Zgodnie z zapowiedziami "Parkietu", Polskie Górnictwo Naftowe i Gazownictwo podpisało wczoraj umowę dotyczącą zagospodarowania złóż ropy naftowej i gazu ziemnego w rejonie Lubiatowa, Międzychodu i Grotowa (tzw. Projekt LMG). Zadanie, które zostało wycenione na prawie 1,4 mld zł (netto), wykona konsorcjum firm utworzone przez PBG. Partnerami giełdowej spółki z Wielkopolski są włoski Technip KTI i kanadyjski Thermo Design Engineering. Kontrakt ma zostać zrealizowany w ciągu 56 miesięcy.

W ciągu najbliższych dwóch miesięcy do portfela zamówień PBG może natomiast wpaść kolejne megazlecenie od PGNiG. Przypomnijmy, że wielkopolska spółka, wspólnie z włoskim Tecnimontem, francuskim Sofregazem i czeskim Plynostawem, utworzyła konsorcjum, które złożyło jedyną ofertę na budowę części napowierzchniowej Podziemnego Magazynu Gazu w Wierzchowicach. Opiewa ona na 1,09 mld zł netto (prawie 1,33 mld zł brutto).

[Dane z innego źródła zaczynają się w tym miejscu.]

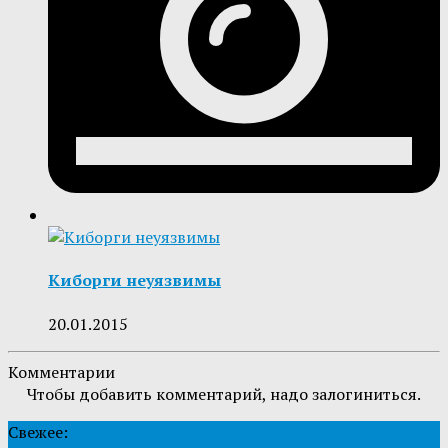
Киборги неуязвимы
20.01.2015
Комментарии
Чтобы добавить комментарий, надо залогиниться.
Свежее:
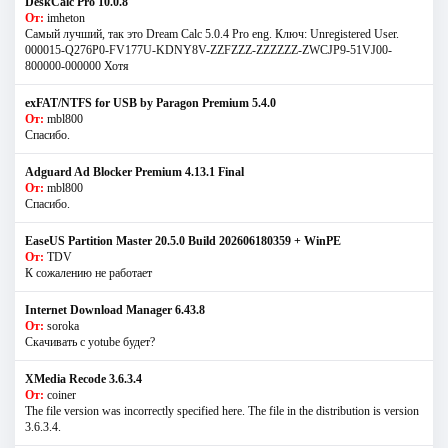
DeskCalc Pro 10.0.8
От:
imheton
Самый лучший, так это Dream Calc 5.0.4 Pro eng. Ключ: Unregistered User.
000015-Q276P0-FV177U-KDNY8V-ZZFZZZ-ZZZZZZ-ZWCJP9-51VJ00-
800000-000000 Хотя
exFAT/NTFS for USB by Paragon Premium 5.4.0
От:
mbl800
Спасибо.
Adguard Ad Blocker Premium 4.13.1 Final
От:
mbl800
Спасибо.
EaseUS Partition Master 20.5.0 Build 202606180359 + WinPE
От:
TDV
К сожалению не работает
Internet Download Manager 6.43.8
От:
soroka
Скачивать с yotube будет?
XMedia Recode 3.6.3.4
От:
coiner
The file version was incorrectly specified here. The file in the distribution is version
3.6.3.4.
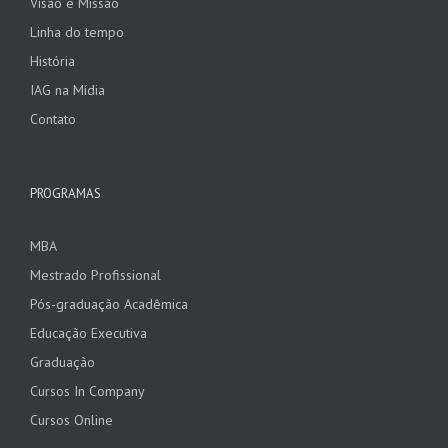
Visão e Missão
Linha do tempo
História
IAG na Mídia
Contato
PROGRAMAS
MBA
Mestrado Profissional
Pós-graduação Acadêmica
Educação Executiva
Graduação
Cursos In Company
Cursos Online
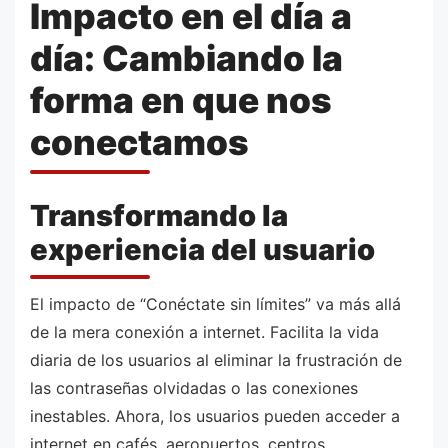
Impacto en el día a
día: Cambiando la
forma en que nos
conectamos
Transformando la
experiencia del usuario
El impacto de “Conéctate sin límites” va más allá
de la mera conexión a internet. Facilita la vida
diaria de los usuarios al eliminar la frustración de
las contraseñas olvidadas o las conexiones
inestables. Ahora, los usuarios pueden acceder a
internet en cafés, aeropuertos, centros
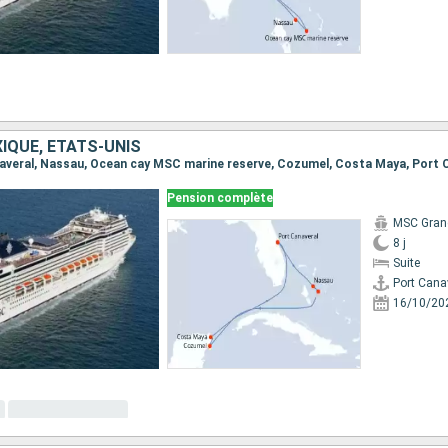
IQUE, ÉTATS-UNIS
anaveral, Nassau, Ocean cay MSC marine reserve, Cozumel, Costa Maya, Port 
Pension complète
MSC Gran
8 j
Suite
Port Cana
16/10/20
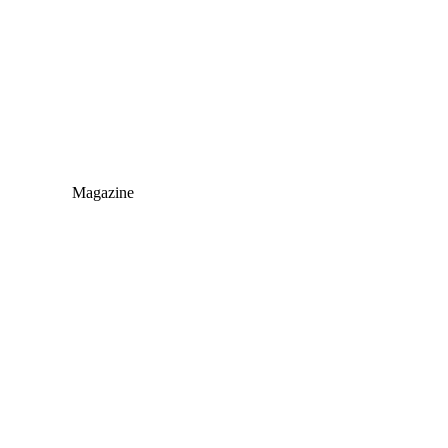
Magazine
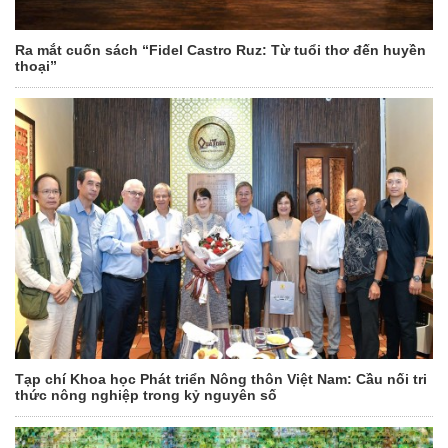
Ra mắt cuốn sách “Fidel Castro Ruz: Từ tuổi thơ đến huyền
thoại”
Tạp chí Khoa học Phát triển Nông thôn Việt Nam: Cầu nối tri
thức nông nghiệp trong kỷ nguyên số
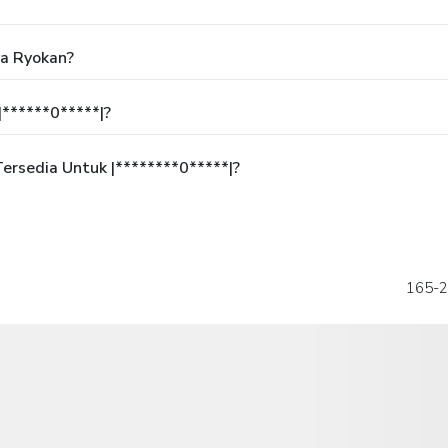
ya Ryokan?
******0*****|?
rsedia Untuk |********0*****|?
165-2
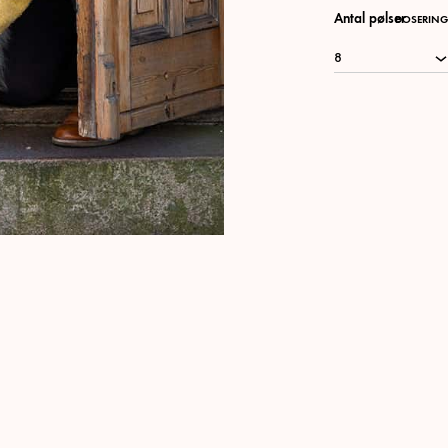
Antal pølser
DOSERING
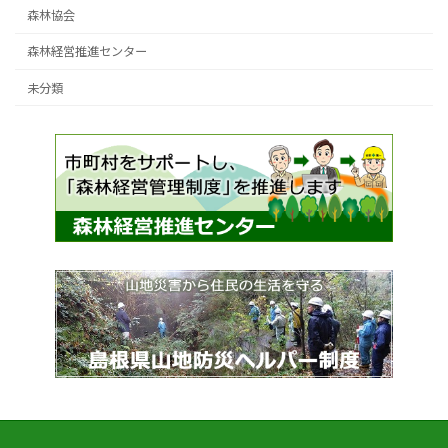
森林協会
森林経営推進センター
未分類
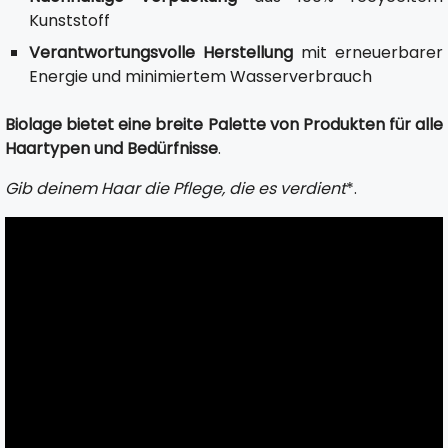
Kunststoff
Verantwortungsvolle Herstellung
mit erneuerbarer
Energie und minimiertem Wasserverbrauch
Biolage bietet eine breite Palette von Produkten für alle
Haartypen und Bedürfnisse
.
Gib deinem Haar die Pflege, die es verdient
*.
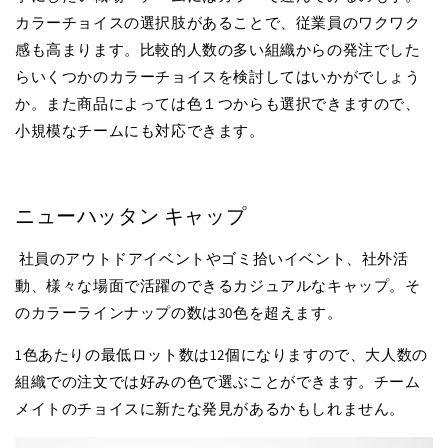
カラーチョイスの選択肢があることで、従業員のワクワク
感も高まります。比較的人数の多い組織からの発注でした
らいくつかのカラーチョイスを検討してはいかがでしょう
か。また商品によっては色１つからも選択できますので、
小規模なチームにも対応できます。
ニューハッタン キャップ
社員のアウトドアイベントやゴミ拾いイベント、社外活
動、様々な場面で活躍のできるカジュアルなキャップ。そ
のカラーラインナップの数は30色を超えます。
1色あたりの最低ロット数は12個になりますので、大人数の
組織での注文では好みの色で選ぶことができます。チーム
メイトのチョイスに新たな発見があるかもしれません。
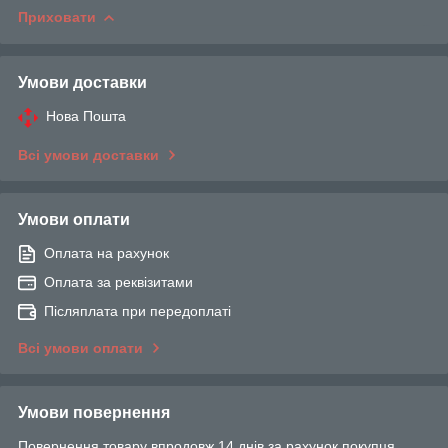
Приховати
Умови доставки
Нова Пошта
Всі умови доставки
Умови оплати
Оплата на рахунок
Оплата за реквізитами
Післяплата при передоплаті
Всі умови оплати
Умови повернення
Повернення товару впродовж 14 днів за рахунок покупця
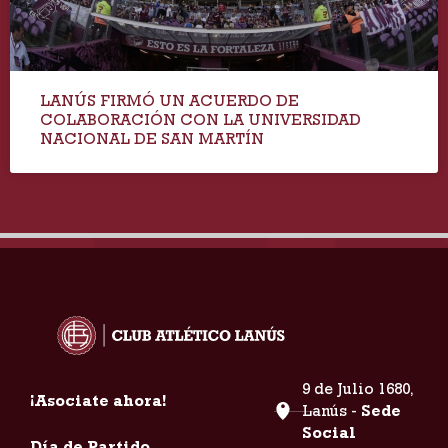
LANÚS FIRMÓ UN ACUERDO DE
COLABORACIÓN CON LA UNIVERSIDAD
NACIONAL DE SAN MARTÍN
9 de Julio 1680,
¡Asociate ahora!
Lanús -
Sede
Social
Día de Partido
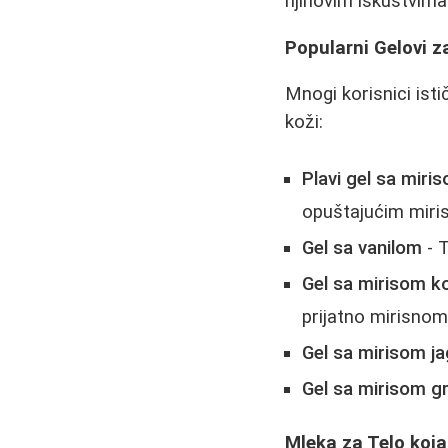
njihovim iskustvima
Popularni Gelovi z
Mnogi korisnici isti
koži:
Plavi gel sa mir
opuštajućim miri
Gel sa vanilom
- T
Gel sa mirisom ko
prijatno mirisnom
Gel sa mirisom j
Gel sa mirisom gr
Mleka za Telo koja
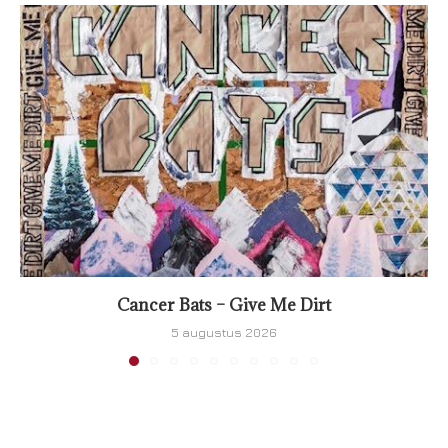
Cancer Bats – Give Me Dirt
5 augustus 2026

Joanna Zakrzewska, rzecznik PGNiG, informuje, że obecnie trwa jeszcze analiza tej oferty. Wskazuje, że jej ważność została przedłużona do 9 października (ale bez możliwości jej dalszego przedłużania). - Podpisaliśmy stosowne umowy ze światowymi partnerami gwarantujące nam dostawy technologii i urządzeń po cenach obowiązujących jeszcze kilka miesięcy temu, w związku z tym nie gwarantujemy, że w przypadku przedłużającej się procedury przetargowej lub kolejnego przetargu obowiązująca na dziś cena będzie utrzymana - tłumaczy Jacek Krzyżaniak, członek rady nadzorczej i rzecznik PBG.

Czy zatem najpóźniej w październiku spółki podpiszą umowę na realizację PMG Wierzchowice? Zapewne tak, o ile PGNiG wygospodaruje dodatkowe środki na tę inwestycję. Budżet inwestorski zakładał bowiem, że projekt pochłonie niespełna 560 mln zł. - PGNiG stara się o dofinansowanie ze środków UE dla czterech projektów, w tym na budowę PMG Wierzchowice - wskazuje Joanna Zakrzewska. - Pozostałe projekty to: budowa PMG Strachocina, budowa PMG Kosakowo i budowa PMG Mogilno. Inwestycje te znalazły się na liście indykatywnej Programu Infrastruktura i Środowisko - dodaje.